Study shows link between air pollution linked to type 2 diabetes risk. A new study has found that there could be an association between air pollution and an increased risk for dangerous health issues such as heart disease, stroke, and type 2 diabetes.
The research now appears in the Journal of Public Health.
Hypertension and metabolic syndrome are key causes of cardiovascular diseases which are a leading cause of death in many countries. Many studies have shown a link between metabolic syndrome and obesity, elevated blood pressure, as well as higher blood glucose levels. The factors associated with these health problems include diet, lifestyle, environmental factors such as traffic noise, residential housing, including traffic air pollution, and neighborhood quality.

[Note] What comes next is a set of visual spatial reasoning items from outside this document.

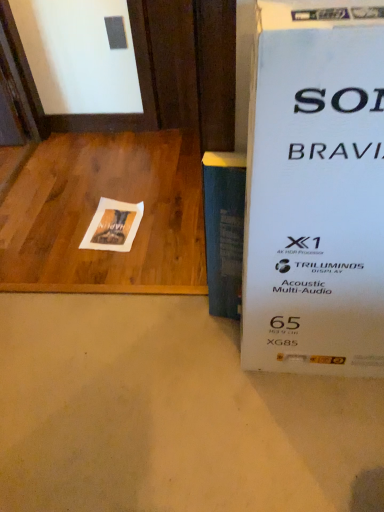
Locate an element on the screen. The height and width of the screenshot is (512, 384). empty space that is ontop of white paper at center (from a real-world perspective) is located at coordinates (119, 221).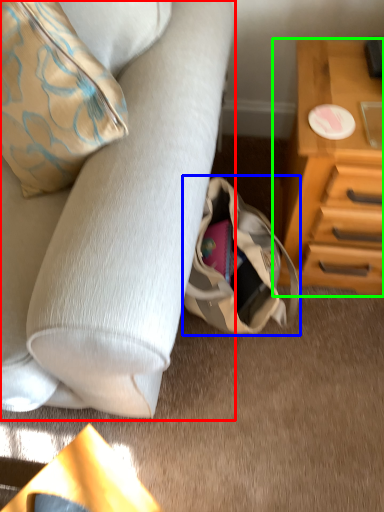
Question: Estimate the real-world distances between objects in this image. Which object is closer to studio couch (highlighted by a red box), handbag (highlighted by a blue box) or chest of drawers (highlighted by a green box)?

Choices:
 (A) handbag
 (B) chest of drawers

Answer: (A)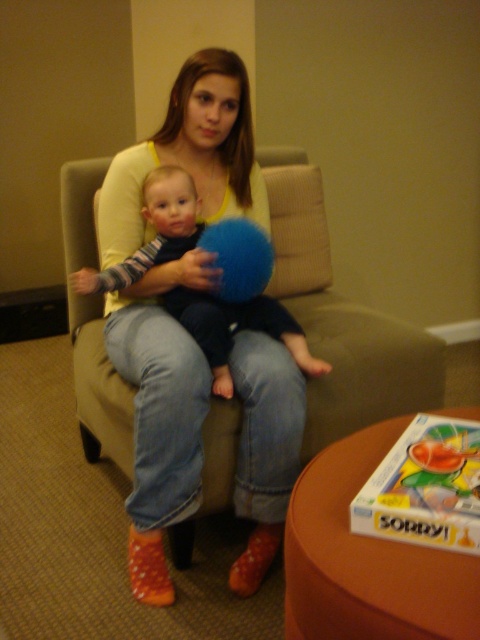
You are a photographer setting up a shoot in this room. You need to place a matte yellow sweater at center and a soft blue plush at center on a shelf that can only hold items up to 1 meter in total width. Can both items fit together on the shelf?

The matte yellow sweater at center is narrower than the soft blue plush at center. Since the total width of both items combined must be under 1 meter, but we don not know their exact widths, it depends on their combined size. However, since the sweater is narrower, there is a possibility they could fit if their combined width is under 1 meter.

You are a photographer setting up for a family photo. You need to ensure that the matte yellow sweater at center and the blue fuzzy ball at center are both visible in the frame. Given their sizes, which object should you focus on to ensure both are in focus?

The matte yellow sweater at center is larger than the blue fuzzy ball at center, so focusing on the sweater will help ensure both objects remain in focus as it is the larger and more prominent object in the scene.

You are a child playing with the soft blue plush at center and the blue fuzzy ball at center. You want to grab the one that is closer to you. Which one should you choose?

The soft blue plush at center is closer to the viewer than the blue fuzzy ball at center, so you should grab the soft blue plush at center.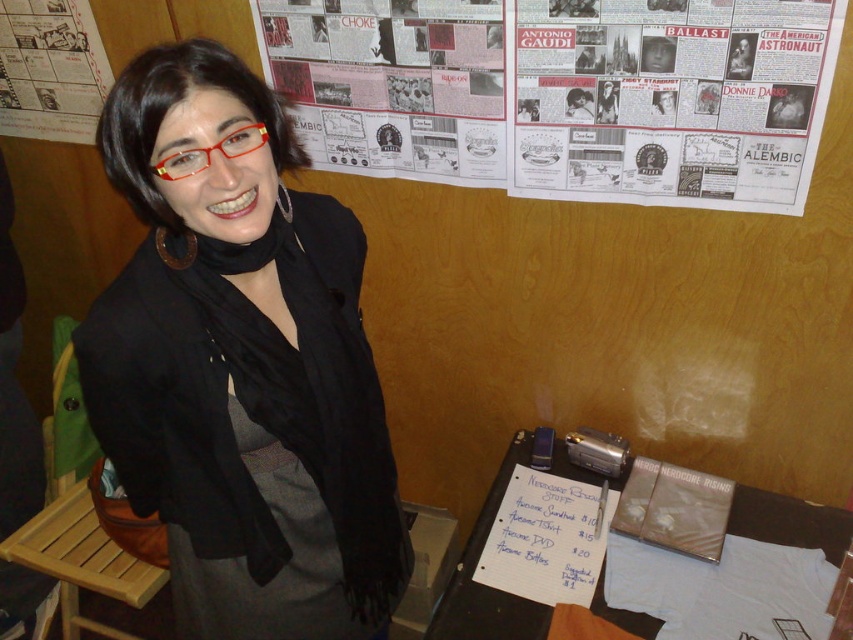
Question: Is white paper posters at upper center behind printed paper poster at upper left?

Choices:
 (A) no
 (B) yes

Answer: (A)

Question: Which object appears farthest from the camera in this image?

Choices:
 (A) printed paper poster at upper left
 (B) white paper posters at upper center
 (C) black matte scarf at center

Answer: (A)

Question: Among these objects, which one is nearest to the camera?

Choices:
 (A) printed paper poster at upper left
 (B) white paper posters at upper center

Answer: (B)

Question: Is white paper posters at upper center positioned before printed paper poster at upper left?

Choices:
 (A) no
 (B) yes

Answer: (B)

Question: Which object is positioned farthest from the printed paper poster at upper left?

Choices:
 (A) white paper posters at upper center
 (B) black matte scarf at center

Answer: (B)

Question: Does black matte scarf at center appear under printed paper poster at upper left?

Choices:
 (A) yes
 (B) no

Answer: (A)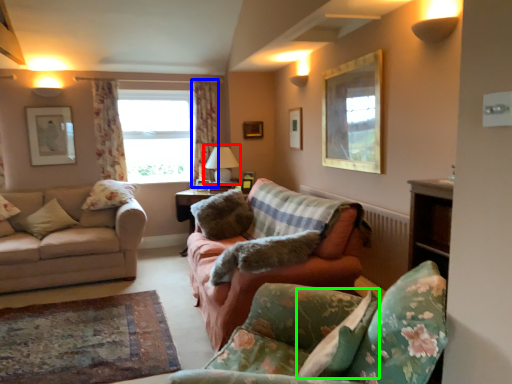
Question: Which object is the closest to the table lamp (highlighted by a red box)? Choose among these: curtain (highlighted by a blue box) or pillow (highlighted by a green box).

Choices:
 (A) curtain
 (B) pillow

Answer: (A)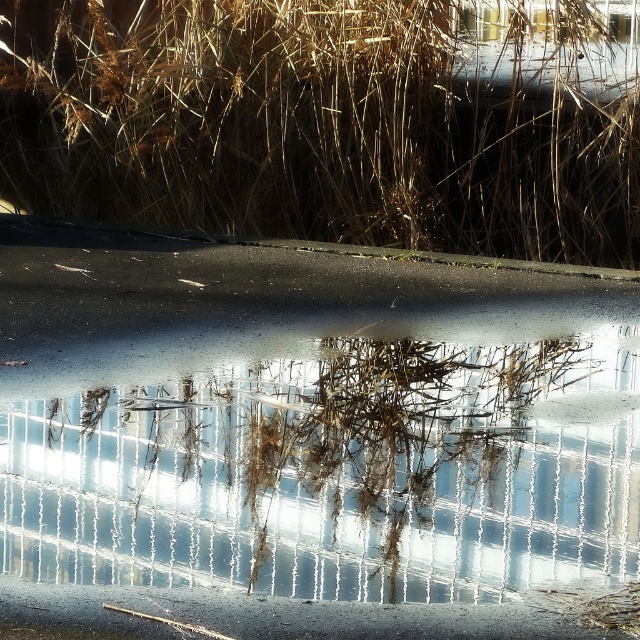
Between clear glass puddle at center and brown grass at upper center, which one appears on the left side from the viewer's perspective?

clear glass puddle at center

You are a GUI agent. You are given a task and a screenshot of the screen. Output one action in this format:
    pyautogui.click(x=<x>, y=<y>)
    Task: Click on the clear glass puddle at center
    
    Given the screenshot: What is the action you would take?
    pyautogui.click(x=342, y=467)

Where is `clear glass puddle at center`? clear glass puddle at center is located at coordinates (342, 467).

The researchers looked at whether long-term exposure to air pollution and the residential distance to green spaces is associated with the development of hypertension and some components of metabolic syndrome. The team focused on components including reduced high-density lipoprotein cholesterol, obesity, higher blood glucose, and a high triglyceride level.
They found a strong link between high levels of air pollution and a higher risk of reduced high-density lipoprotein. In addition, they discovered that traffic-related exposure was linked with higher triglyceride level, reduced high-density lipoprotein cholesterol, and hypertension.
“Our research results enable us to say that we should regulate as much as possible the living space for one person in multifamily houses, improve the noise insulation of apartments, and promote the development of green spaces in multifamily houses,” said Agn Brazien, the study’s lead author.